Review: Star City, "The Wolves" | Season 1, Episode 8

"Everything's going to be all right."

Review: Star City, "The Wolves" | Season 1, Episode 8
Screenshot: Apple TV

Hey free subscribers—as it finishes its first season, a preview of Lily's review of the Star City finale. As always, if you've been watching along and want to join the conversation, become a paid subscriber.


You can't accuse Star City of lacking ambition. In its first season, it's not once been content to stay in the shadows of For All Mankind — in fact, it's been so successful at forging its own identity that I occasionally forget that it's a spin-off at all. Instead of emulating its predecessor's (often very good!) soapy astronaut stories, Star City has tried to investigate the premises beneath the whole Space Race. Over years, millions of miles, and dozens of individual lives, Star City asks: what does a grand contest between superpowers (both, Star City makes clear, complicit in plentiful abuses of power) actually cost? What does it gain its competitors, and are those rewards worth their price? Where does beauty seep in despite it all?

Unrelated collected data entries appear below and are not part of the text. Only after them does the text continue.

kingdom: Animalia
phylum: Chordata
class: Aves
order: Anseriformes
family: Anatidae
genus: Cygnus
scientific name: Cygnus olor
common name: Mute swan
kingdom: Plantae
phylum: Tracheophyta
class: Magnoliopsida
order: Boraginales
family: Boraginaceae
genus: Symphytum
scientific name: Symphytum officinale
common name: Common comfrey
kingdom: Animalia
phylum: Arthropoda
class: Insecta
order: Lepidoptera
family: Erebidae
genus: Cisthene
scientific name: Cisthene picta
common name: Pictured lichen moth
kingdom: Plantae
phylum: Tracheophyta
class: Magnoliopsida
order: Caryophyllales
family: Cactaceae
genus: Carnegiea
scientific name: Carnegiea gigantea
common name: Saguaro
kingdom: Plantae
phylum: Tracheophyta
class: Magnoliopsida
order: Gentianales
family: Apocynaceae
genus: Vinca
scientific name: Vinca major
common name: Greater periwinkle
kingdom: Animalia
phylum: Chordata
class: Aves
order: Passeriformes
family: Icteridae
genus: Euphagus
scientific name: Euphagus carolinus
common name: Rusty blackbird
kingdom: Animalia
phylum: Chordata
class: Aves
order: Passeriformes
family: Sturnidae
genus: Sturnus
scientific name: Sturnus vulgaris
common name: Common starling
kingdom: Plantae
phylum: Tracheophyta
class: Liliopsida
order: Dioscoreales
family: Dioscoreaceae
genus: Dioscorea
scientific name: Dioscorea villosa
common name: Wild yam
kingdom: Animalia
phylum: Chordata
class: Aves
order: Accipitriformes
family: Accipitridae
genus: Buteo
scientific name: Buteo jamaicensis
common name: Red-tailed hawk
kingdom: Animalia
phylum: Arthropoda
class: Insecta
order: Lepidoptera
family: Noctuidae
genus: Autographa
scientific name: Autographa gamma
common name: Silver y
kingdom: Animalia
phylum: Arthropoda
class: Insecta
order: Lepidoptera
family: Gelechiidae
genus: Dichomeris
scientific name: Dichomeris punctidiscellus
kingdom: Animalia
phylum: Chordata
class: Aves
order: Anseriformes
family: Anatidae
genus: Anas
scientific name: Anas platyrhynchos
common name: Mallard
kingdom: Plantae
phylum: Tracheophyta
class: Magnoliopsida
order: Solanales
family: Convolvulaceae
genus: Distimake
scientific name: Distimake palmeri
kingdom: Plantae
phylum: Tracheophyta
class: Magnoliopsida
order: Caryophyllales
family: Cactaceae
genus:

That's a hefty mandate for eight hours of television. And while Star City has thus far done a good job of balancing the many plots that build its themes, its finale doesn't have much room to sprawl, particularly given the show's intentional pacing. It has to carefully choose which elements of its many plots to focus on in "The Wolves." The choices it makes are not terrible, exactly, but they are sometimes quite odd, highlighting the more FAM-like show Star City began as at the expense of the more grounded spy thriller it became.

Screenshot: Apple TV

I realize that the last sentence makes it sound like this review is going to be centered around how much I dislike the show's choice to pull its punches and let Venera survive. Truthfully, though, the way the show handles the Venera plotline isn't nearly as mawkish as I feared. The ship survived, yes, but in some ways that's actually worse for the cosmonauts on board. For one thing, that means they have to deal with the emotional anguish of Valya sacrificing himself to save Lakshmi and Sasha's lives. (I found the reasoning behind Valya's sacrifice contrived — surely they could have found a way to reel the bathysphere back in? — but Adam Nagaitis sells it with his performance.) For another, Sasha and Lakshmi then have to spend four claustrophobic months coming back from Venus knowing full well that what they're heading toward is most likely the same fate they avoided in the explosion: they'll be tried and executed as Valya's collaborators once they set foot on Soviet soil. In mingling the awe the cosmonauts feel at being the first humans to see another planet up close with the looming dread of their fates once they get back to land, the show is echoing some of its strongest earlier moments—Anastasia's trip to the moon, primarily—while pushing its themes forward.